Are you, in fact, the author?

In the post you say "Effectively the past 5 years has served to wean developers off what came before and start learning the future of Windows development."

I really wonder if this comes from the same planet I'm on.

I'm a software developer at work and our products don't currently depend on anything newer than .Net framework 2.0. A huge percentage of our customers are running XP SP2 or Server 2003r2. I can't imagine how far into the distant future that anything announced for Windows 8 and above is going to be an acceptable dependency for commercial software development.

As someone who's seen people's careers peak and die as MS promotes then abandons one generation of APIs after another I hardly agree that this kind of speculation is "little more than pure hysterics". It's an industry survival skill.

I am in fact the author. I do understand the conservative approach toward adopting a new framework from Microsoft. However, as I pointed out in the post, Microsoft has been moving this way since Windows 95.
Right, and when they told us Active Desktop was the future of the Windows UI and we should bet the success of our applications on it some of us knew to ignore it back then too.

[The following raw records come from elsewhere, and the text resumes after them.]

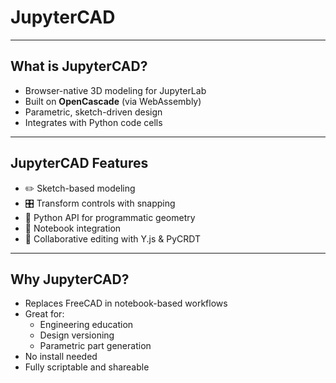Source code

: # JupyterCAD
---

## What is JupyterCAD?

- Browser-native 3D modeling for JupyterLab  
- Built on **OpenCascade** (via WebAssembly)  
- Parametric, sketch-driven design  
- Integrates with Python code cells  
---

## JupyterCAD Features

- ✏️ Sketch-based modeling  
- 🎛️ Transform controls with snapping  
- 🧮 Python API for programmatic geometry  
- 📓 Notebook integration  
- 🤝 Collaborative editing with Y.js & PyCRDT  
---

## Why JupyterCAD?

- Replaces FreeCAD in notebook-based workflows  
- Great for:
  - Engineering education  
  - Design versioning  
  - Parametric part generation  
- No install needed  
- Fully scriptable and shareable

The lesson here for developers is not to do what MSDN advises you to do. Look at what MS is actually doing for its own application development. In some cases, like Office, that even means having a portable codebase.

Very good point. But Microsoft has made a STRONG commitment to declarative UIs starting with WPF continuing with Silverlight. Windows Phone 7 was a total reboot of their mobile platform centered around Silverlight. There's no pussyfooting when it comes to Windows 8. They're severing the ties and going all in.
Microsoft has made a STRONG commitment to declarative UIs starting with WPF continuing with Silverlight.

What does that even mean? Talk is cheap, show me the code.

If a DLL shipped in Vista, I can expect it will be available in Windows 8. So I might consider using it (for app code that is intended to be Windows-only) once none of my customers are running anything earlier than Vista, or maybe after MS stops providing security fixes. We recently dropped support for Win2k for example.

So new APIs, even for old ideas, aren't usually interesting to me. Wake me up in 5-10 years if you're still committed to it then.

Is this one of those considerations that cloud computing (e.g. Azure) is somehow going to make go away?